**Request**
In the listing below, every line with the word "component" needs to be copied.

============================================================

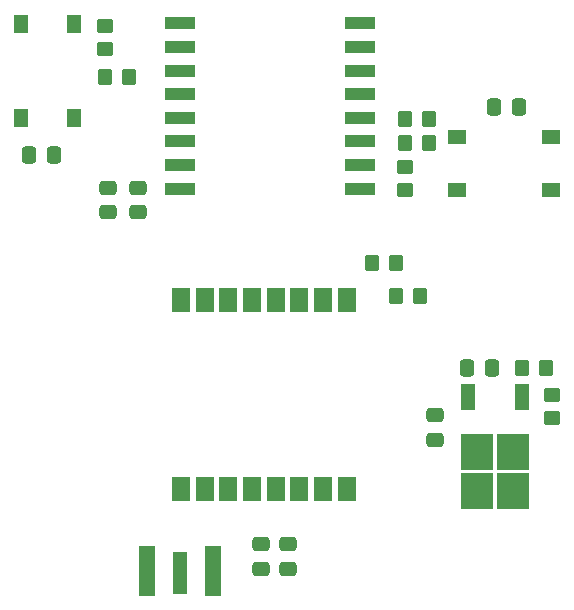
<source format=gtp>
G04 #@! TF.GenerationSoftware,KiCad,Pcbnew,6.0.10*
G04 #@! TF.CreationDate,2023-04-28T22:54:55-05:00*
G04 #@! TF.ProjectId,base,62617365-2e6b-4696-9361-645f70636258,rev?*
G04 #@! TF.SameCoordinates,Original*
G04 #@! TF.FileFunction,Paste,Top*
G04 #@! TF.FilePolarity,Positive*
%FSLAX46Y46*%
G04 Gerber Fmt 4.6, Leading zero omitted, Abs format (unit mm)*
G04 Created by KiCad (PCBNEW 6.0.10) date 2023-04-28 22:54:55*
%MOMM*%
%LPD*%
G01*
G04 APERTURE LIST*
G04 Aperture macros list*
%AMRoundRect*
0 Rectangle with rounded corners*
0 $1 Rounding radius*
0 $2 $3 $4 $5 $6 $7 $8 $9 X,Y pos of 4 corners*
0 Add a 4 corners polygon primitive as box body*
4,1,4,$2,$3,$4,$5,$6,$7,$8,$9,$2,$3,0*
0 Add four circle primitives for the rounded corners*
1,1,$1+$1,$2,$3*
1,1,$1+$1,$4,$5*
1,1,$1+$1,$6,$7*
1,1,$1+$1,$8,$9*
0 Add four rect primitives between the rounded corners*
20,1,$1+$1,$2,$3,$4,$5,0*
20,1,$1+$1,$4,$5,$6,$7,0*
20,1,$1+$1,$6,$7,$8,$9,0*
20,1,$1+$1,$8,$9,$2,$3,0*%
G04 Aperture macros list end*
%ADD10RoundRect,0.250000X0.350000X0.450000X-0.350000X0.450000X-0.350000X-0.450000X0.350000X-0.450000X0*%
%ADD11RoundRect,0.250000X0.337500X0.475000X-0.337500X0.475000X-0.337500X-0.475000X0.337500X-0.475000X0*%
%ADD12RoundRect,0.250000X0.475000X-0.337500X0.475000X0.337500X-0.475000X0.337500X-0.475000X-0.337500X0*%
%ADD13RoundRect,0.250000X-0.337500X-0.475000X0.337500X-0.475000X0.337500X0.475000X-0.337500X0.475000X0*%
%ADD14R,1.550000X1.300000*%
%ADD15R,1.300000X1.550000*%
%ADD16RoundRect,0.250000X-0.350000X-0.450000X0.350000X-0.450000X0.350000X0.450000X-0.350000X0.450000X0*%
%ADD17RoundRect,0.250000X-0.450000X0.350000X-0.450000X-0.350000X0.450000X-0.350000X0.450000X0.350000X0*%
%ADD18R,1.270000X3.600000*%
%ADD19R,1.350000X4.200000*%
%ADD20RoundRect,0.250000X0.450000X-0.350000X0.450000X0.350000X-0.450000X0.350000X-0.450000X-0.350000X0*%
%ADD21R,1.500000X2.000000*%
%ADD22R,2.750000X3.050000*%
%ADD23R,1.200000X2.200000*%
%ADD24RoundRect,0.250000X-0.475000X0.337500X-0.475000X-0.337500X0.475000X-0.337500X0.475000X0.337500X0*%
%ADD25R,2.500000X1.000000*%
G04 APERTURE END LIST*
D10*
X159512000Y-110490000D03*
X157512000Y-110490000D03*
D11*
X165608000Y-116586000D03*
X163533000Y-116586000D03*
D12*
X135636000Y-103429500D03*
X135636000Y-101354500D03*
D13*
X126449000Y-98552000D03*
X128524000Y-98552000D03*
D14*
X170599000Y-97064000D03*
X162649000Y-97064000D03*
X162649000Y-101564000D03*
X170599000Y-101564000D03*
D15*
X125766000Y-87465000D03*
X125766000Y-95415000D03*
X130266000Y-95415000D03*
X130266000Y-87465000D03*
D10*
X160274000Y-95504000D03*
X158274000Y-95504000D03*
D16*
X168180000Y-116586000D03*
X170180000Y-116586000D03*
X132874000Y-91948000D03*
X134874000Y-91948000D03*
D12*
X133096000Y-103429500D03*
X133096000Y-101354500D03*
D17*
X158242000Y-99568000D03*
X158242000Y-101568000D03*
D13*
X165819000Y-94488000D03*
X167894000Y-94488000D03*
D18*
X139192000Y-133967500D03*
D19*
X142017000Y-133767500D03*
X136367000Y-133767500D03*
D20*
X170688000Y-120872000D03*
X170688000Y-118872000D03*
D12*
X146050000Y-133604000D03*
X146050000Y-131529000D03*
D10*
X160274000Y-97536000D03*
X158274000Y-97536000D03*
D20*
X132842000Y-89630000D03*
X132842000Y-87630000D03*
D21*
X139304000Y-126872000D03*
X141304000Y-126872000D03*
X143304000Y-126872000D03*
X145304000Y-126872000D03*
X147304000Y-126872000D03*
X149304000Y-126872000D03*
X151304000Y-126872000D03*
X153304000Y-126872000D03*
X153304000Y-110872000D03*
X151304000Y-110872000D03*
X149304000Y-110872000D03*
X147304000Y-110872000D03*
X145304000Y-110872000D03*
X143304000Y-110872000D03*
X141304000Y-110872000D03*
X139304000Y-110872000D03*
D22*
X167386000Y-127048000D03*
X164336000Y-127048000D03*
X164336000Y-123698000D03*
X167386000Y-123698000D03*
D23*
X168141000Y-119073000D03*
X163581000Y-119073000D03*
D12*
X148336000Y-133625500D03*
X148336000Y-131550500D03*
D24*
X160782000Y-120628500D03*
X160782000Y-122703500D03*
D10*
X157480000Y-107696000D03*
X155480000Y-107696000D03*
D25*
X139213000Y-87421000D03*
X139213000Y-89421000D03*
X139213000Y-91421000D03*
X139213000Y-93421000D03*
X139213000Y-95421000D03*
X139213000Y-97421000D03*
X139213000Y-99421000D03*
X139213000Y-101421000D03*
X154413000Y-101421000D03*
X154413000Y-99421000D03*
X154413000Y-97421000D03*
X154413000Y-95421000D03*
X154413000Y-93421000D03*
X154413000Y-91421000D03*
X154413000Y-89421000D03*
X154413000Y-87421000D03*
M02*

</source>
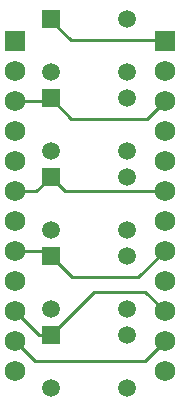
<source format=gtl>
%FSLAX33Y33*%
%MOMM*%
%ADD10C,0.25*%
%ADD11R,1.5X1.5*%
%ADD12C,1.5*%
%ADD13R,1.75X1.75*%
%ADD14C,1.75*%
D10*
%LNtop copper_traces*%
G01*
X5400Y3650D02*
X14700Y3650D01*
X8561Y10750D02*
X14180Y10750D01*
X3700Y25670D02*
X6484Y25670D01*
X7950Y18050D02*
X16400Y18050D01*
X6750Y25936D02*
X8486Y24200D01*
X14930Y24200*
X3700Y7890D02*
X5740Y5850D01*
X6750Y19250D02*
X7950Y18050D01*
X3700Y18050D02*
X5550Y18050D01*
X14180Y10750D02*
X16400Y12970D01*
X6750Y5850D02*
X10425Y9525D01*
X16400Y5350D02*
X14700Y3650D01*
X6750Y12561D02*
X8561Y10750D01*
X5550Y18050D02*
X6750Y19250D01*
X3700Y12970D02*
X6330Y12970D01*
X5400Y3650D02*
X3700Y5350D01*
X6484Y25670D02*
X6750Y25936D01*
X5740Y5850D02*
X6750Y5850D01*
X10425Y9525D02*
X14765Y9525D01*
X6330Y12970D02*
X6750Y12550D01*
X14930Y24200D02*
X16400Y25670D01*
X14765Y9525D02*
X16400Y7890D01*
X6650Y32660D02*
X8460Y30850D01*
X16300Y30850*
%LNtop copper component b5b981657f2f8731*%
D11*
X6750Y12550D03*
D12*
X6750Y8050D03*
X13250Y8050D03*
X13250Y12550D03*
%LNtop copper component fb49618feed99df2*%
D11*
X6750Y32660D03*
D12*
X6750Y28160D03*
X13250Y28160D03*
X13250Y32660D03*
%LNtop copper component 71733dfa736b678a*%
D11*
X6750Y5850D03*
D12*
X6750Y1350D03*
X13250Y1350D03*
X13250Y5850D03*
%LNtop copper component 144fe9a21d20c8f6*%
D11*
X6750Y19250D03*
D12*
X6750Y14750D03*
X13250Y14750D03*
X13250Y19250D03*
%LNtop copper component 37417e4259248a20*%
D13*
X16400Y30750D03*
D14*
X16400Y28210D03*
X16400Y25670D03*
X16400Y23130D03*
X16400Y20590D03*
X16400Y18050D03*
X16400Y15510D03*
X16400Y12970D03*
X16400Y10430D03*
X16400Y7890D03*
X16400Y5350D03*
X16400Y2810D03*
%LNtop copper component e1d5e43d5734db6b*%
D13*
X3700Y30750D03*
D14*
X3700Y28210D03*
X3700Y25670D03*
X3700Y23130D03*
X3700Y20590D03*
X3700Y18050D03*
X3700Y15510D03*
X3700Y12970D03*
X3700Y10430D03*
X3700Y7890D03*
X3700Y5350D03*
X3700Y2810D03*
%LNtop copper component 6d5c9a98175d7d20*%
D11*
X6750Y25950D03*
D12*
X6750Y21450D03*
X13250Y21450D03*
X13250Y25950D03*
M02*
</source>
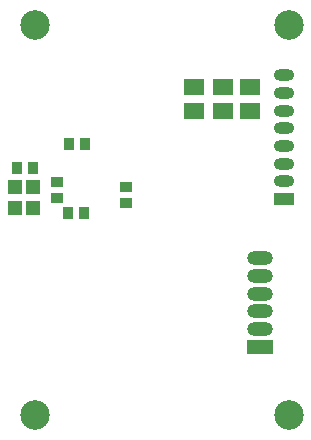
<source format=gbs>
G04 Layer_Color=16711935*
%FSLAX44Y44*%
%MOMM*%
G71*
G01*
G75*
%ADD42R,0.9532X1.0032*%
%ADD43R,1.0032X0.9532*%
%ADD51R,1.2032X1.1532*%
%ADD52R,1.8034X1.4732*%
%ADD54O,2.2032X1.2032*%
%ADD55R,2.2032X1.2032*%
%ADD56C,2.5032*%
%ADD57O,1.7032X1.0032*%
%ADD58R,1.7032X1.0032*%
D42*
X-65950Y5900D02*
D03*
X-79450D02*
D03*
X-65750Y64000D02*
D03*
X-79250D02*
D03*
X-109500Y44000D02*
D03*
X-123000D02*
D03*
D43*
X-89000Y31750D02*
D03*
Y18250D02*
D03*
X-31000Y27500D02*
D03*
Y14000D02*
D03*
D51*
X-125000Y10000D02*
D03*
X-109000D02*
D03*
X-109000Y28000D02*
D03*
X-125000D02*
D03*
D52*
X74040Y92350D02*
D03*
Y112670D02*
D03*
X51330Y112690D02*
D03*
Y92370D02*
D03*
X27250Y112360D02*
D03*
Y92040D02*
D03*
D54*
X82800Y-32600D02*
D03*
Y-47600D02*
D03*
Y-62600D02*
D03*
Y-77600D02*
D03*
Y-92600D02*
D03*
D55*
Y-107600D02*
D03*
D56*
X-107500Y165000D02*
D03*
X107500D02*
D03*
Y-165000D02*
D03*
X-107500D02*
D03*
D57*
X103000Y122500D02*
D03*
Y107500D02*
D03*
Y92500D02*
D03*
Y77500D02*
D03*
Y62500D02*
D03*
Y47500D02*
D03*
Y32500D02*
D03*
D58*
Y17500D02*
D03*
M02*

</source>
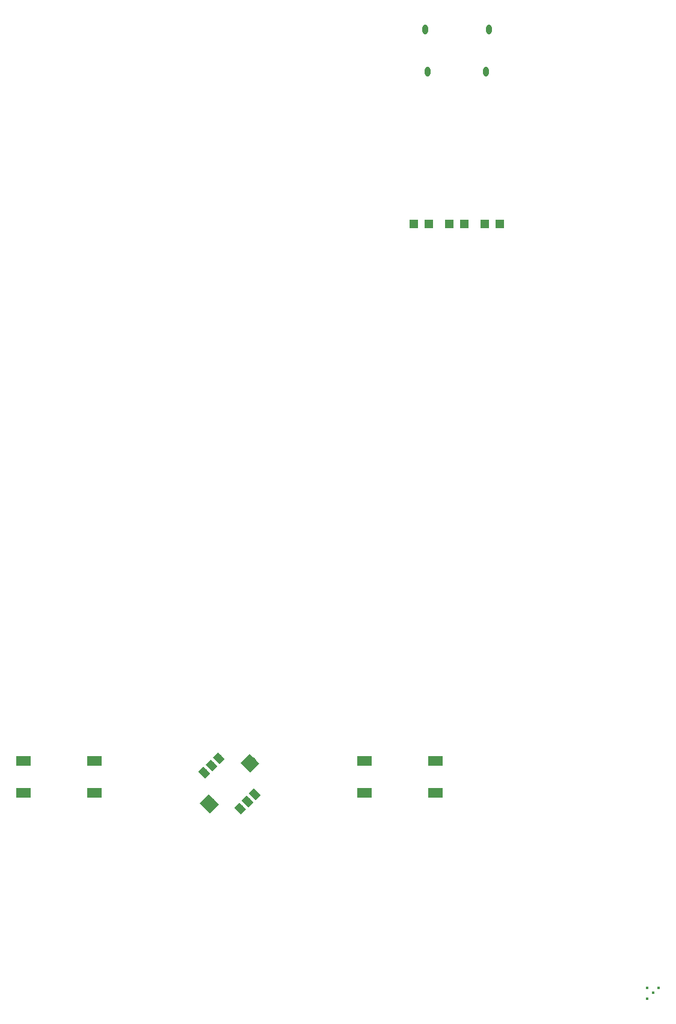
<source format=gbr>
G04 #@! TF.GenerationSoftware,KiCad,Pcbnew,5.0.2-bee76a0~70~ubuntu18.04.1*
G04 #@! TF.CreationDate,2020-04-07T14:55:27+02:00*
G04 #@! TF.ProjectId,OpenDropV4,4f70656e-4472-46f7-9056-342e6b696361,rev?*
G04 #@! TF.SameCoordinates,Original*
G04 #@! TF.FileFunction,Paste,Top*
G04 #@! TF.FilePolarity,Positive*
%FSLAX46Y46*%
G04 Gerber Fmt 4.6, Leading zero omitted, Abs format (unit mm)*
G04 Created by KiCad (PCBNEW 5.0.2-bee76a0~70~ubuntu18.04.1) date Di 07 Apr 2020 14:55:27 CEST*
%MOMM*%
%LPD*%
G01*
G04 APERTURE LIST*
%ADD10O,0.800000X1.400000*%
%ADD11R,1.198880X1.198880*%
%ADD12R,2.100000X1.400000*%
%ADD13R,0.300000X0.300000*%
%ADD14C,1.800000*%
%ADD15C,0.100000*%
%ADD16C,1.000000*%
G04 APERTURE END LIST*
D10*
G04 #@! TO.C,J1*
X127510000Y-33060000D03*
X136490000Y-33060000D03*
X136130000Y-39010000D03*
X127870000Y-39010000D03*
G04 #@! TD*
D11*
G04 #@! TO.C,LED1*
X128049020Y-60411000D03*
X125950980Y-60411000D03*
G04 #@! TD*
D12*
G04 #@! TO.C,SW1*
X71000000Y-140450000D03*
X71000000Y-135950000D03*
X81000000Y-140450000D03*
X81000000Y-135950000D03*
G04 #@! TD*
G04 #@! TO.C,SW2*
X119000000Y-140450000D03*
X119000000Y-135950000D03*
X129000000Y-140450000D03*
X129000000Y-135950000D03*
G04 #@! TD*
D11*
G04 #@! TO.C,LED2*
X133049020Y-60411000D03*
X130950980Y-60411000D03*
G04 #@! TD*
G04 #@! TO.C,LED3*
X138049020Y-60411000D03*
X135950980Y-60411000D03*
G04 #@! TD*
D13*
G04 #@! TO.C,REF\002A\002A*
X158789800Y-169383800D03*
G04 #@! TD*
G04 #@! TO.C,REF\002A\002A*
X158789800Y-167859800D03*
G04 #@! TD*
G04 #@! TO.C,REF\002A\002A*
X160415400Y-167859800D03*
G04 #@! TD*
G04 #@! TO.C,REF\002A\002A*
X159602600Y-168571000D03*
G04 #@! TD*
D14*
G04 #@! TO.C,JS2*
X102863582Y-136252018D03*
D15*
G36*
X101520079Y-136181307D02*
X102792871Y-134908515D01*
X104207085Y-136322729D01*
X102934293Y-137595521D01*
X101520079Y-136181307D01*
X101520079Y-136181307D01*
G37*
D14*
X97136018Y-141979582D03*
D15*
G36*
X95792515Y-141908871D02*
X97065307Y-140636079D01*
X98479521Y-142050293D01*
X97206729Y-143323085D01*
X95792515Y-141908871D01*
X95792515Y-141908871D01*
G37*
D16*
X98479520Y-135580266D03*
D15*
G36*
X97648670Y-135456522D02*
X98355776Y-134749416D01*
X99310370Y-135704010D01*
X98603264Y-136411116D01*
X97648670Y-135456522D01*
X97648670Y-135456522D01*
G37*
D16*
X97471893Y-136587893D03*
D15*
G36*
X96641043Y-136464149D02*
X97348149Y-135757043D01*
X98302743Y-136711637D01*
X97595637Y-137418743D01*
X96641043Y-136464149D01*
X96641043Y-136464149D01*
G37*
D16*
X96464266Y-137595520D03*
D15*
G36*
X95633416Y-137471776D02*
X96340522Y-136764670D01*
X97295116Y-137719264D01*
X96588010Y-138426370D01*
X95633416Y-137471776D01*
X95633416Y-137471776D01*
G37*
D16*
X103535334Y-140636080D03*
D15*
G36*
X102704484Y-140512336D02*
X103411590Y-139805230D01*
X104366184Y-140759824D01*
X103659078Y-141466930D01*
X102704484Y-140512336D01*
X102704484Y-140512336D01*
G37*
D16*
X102527707Y-141643707D03*
D15*
G36*
X101696857Y-141519963D02*
X102403963Y-140812857D01*
X103358557Y-141767451D01*
X102651451Y-142474557D01*
X101696857Y-141519963D01*
X101696857Y-141519963D01*
G37*
D16*
X101520080Y-142651334D03*
D15*
G36*
X100689230Y-142527590D02*
X101396336Y-141820484D01*
X102350930Y-142775078D01*
X101643824Y-143482184D01*
X100689230Y-142527590D01*
X100689230Y-142527590D01*
G37*
G04 #@! TD*
M02*

</source>
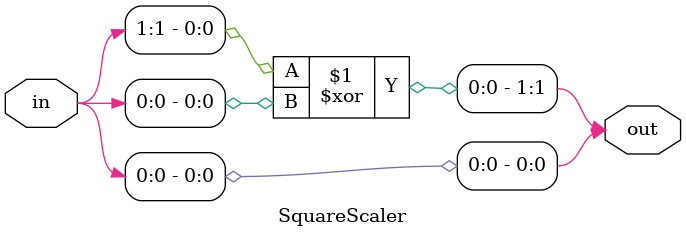
<source format=v>
module SquareScaler(
        input[1:0] in, 
        output[1:0] out 
    );
    
    //assign out[1:0] = in[1:0];
    
    //normal basis scalers
    
    //assign out[1] = in[1] ^ in[0];
    //assign out[0] = in[1];
    
    //assign out[1] = in[0];
    //assign out[0] = in[1] ^ in[0];
    
    assign out[1] = in[1] ^ in[0];
    assign out[0] = in[0];
    
    //assign out[1] = in[1];
    //assign out[0] = in[1] ^ in[0];
    
    
    //---------------------------------
    
    //poly basis scalers
    
    //assign out[1] = in[1] ^ in[0];
    //assign out[0] = in[1];
    
    //assign out[1] = in[0];
    //assign out[0] = in[1] ^ in[0];
    
    //assign out[1] = in[0];
    //assign out[0] = in[1];
    
    //assign out[1] = in[1] ^ in[0];
    //assign out[0] = in[0];
    

endmodule
</source>
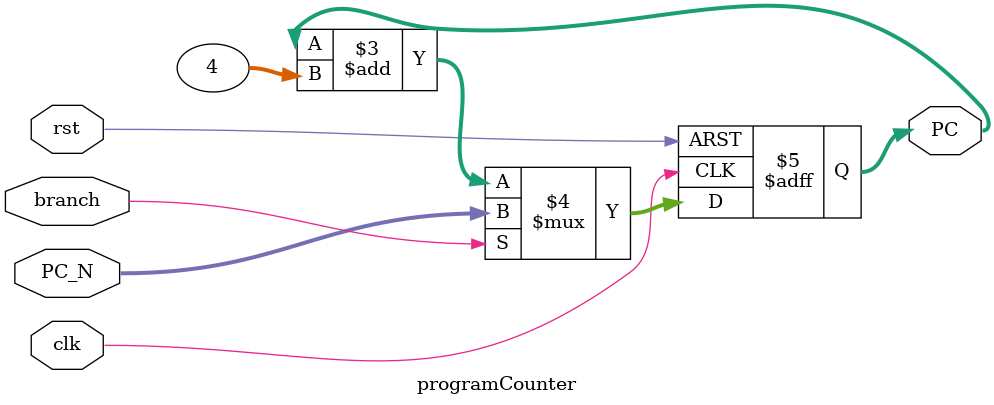
<source format=sv>
`timescale 1ns / 1ps


module programCounter( output logic [31:0] PC, 
    input logic clk, 
    input logic rst,
    input logic branch,
    input logic [31:0] PC_N 
    );
    always@(posedge clk or negedge rst) begin
        if(!rst)
            PC <= 32'h00000000;
        else
            PC <= branch ? PC_N : PC + 4;
    end
endmodule



</source>
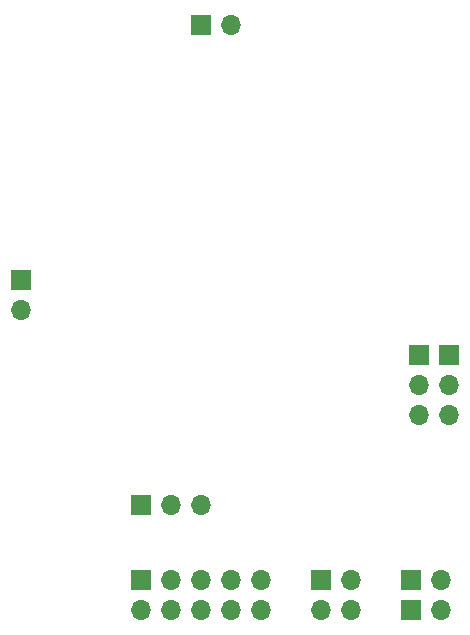
<source format=gts>
G04 #@! TF.GenerationSoftware,KiCad,Pcbnew,6.0.4+dfsg-1+b1*
G04 #@! TF.CreationDate,2022-04-24T00:25:45+03:00*
G04 #@! TF.ProjectId,yatabaza-amp,79617461-6261-47a6-912d-616d702e6b69,rev?*
G04 #@! TF.SameCoordinates,Original*
G04 #@! TF.FileFunction,Soldermask,Top*
G04 #@! TF.FilePolarity,Negative*
%FSLAX46Y46*%
G04 Gerber Fmt 4.6, Leading zero omitted, Abs format (unit mm)*
G04 Created by KiCad (PCBNEW 6.0.4+dfsg-1+b1) date 2022-04-24 00:25:45*
%MOMM*%
%LPD*%
G01*
G04 APERTURE LIST*
%ADD10R,1.700000X1.700000*%
%ADD11O,1.700000X1.700000*%
G04 APERTURE END LIST*
D10*
X36195000Y-19685000D03*
D11*
X38735000Y-19685000D03*
D10*
X20955000Y-41275000D03*
D11*
X20955000Y-43815000D03*
D10*
X31115000Y-60325000D03*
D11*
X33655000Y-60325000D03*
X36195000Y-60325000D03*
D10*
X54610000Y-47625000D03*
D11*
X54610000Y-50165000D03*
X54610000Y-52705000D03*
D10*
X57150000Y-47625000D03*
D11*
X57150000Y-50165000D03*
X57150000Y-52705000D03*
D10*
X31115000Y-66675000D03*
D11*
X31115000Y-69215000D03*
X33655000Y-66675000D03*
X33655000Y-69215000D03*
X36195000Y-66675000D03*
X36195000Y-69215000D03*
X38735000Y-66675000D03*
X38735000Y-69215000D03*
X41275000Y-66675000D03*
X41275000Y-69215000D03*
D10*
X46355000Y-66675000D03*
D11*
X46355000Y-69215000D03*
X48895000Y-66675000D03*
X48895000Y-69215000D03*
D10*
X53975000Y-69215000D03*
D11*
X56515000Y-69215000D03*
D10*
X53975000Y-66675000D03*
D11*
X56515000Y-66675000D03*
M02*

</source>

============================================================

**Written answer**
%LNtop copper component b5b981657f2f8731*%
%LNtop copper component fb49618feed99df2*%
%LNtop copper component 71733dfa736b678a*%
%LNtop copper component 144fe9a21d20c8f6*%
%LNtop copper component 37417e4259248a20*%
%LNtop copper component e1d5e43d5734db6b*%
%LNtop copper component 6d5c9a98175d7d20*%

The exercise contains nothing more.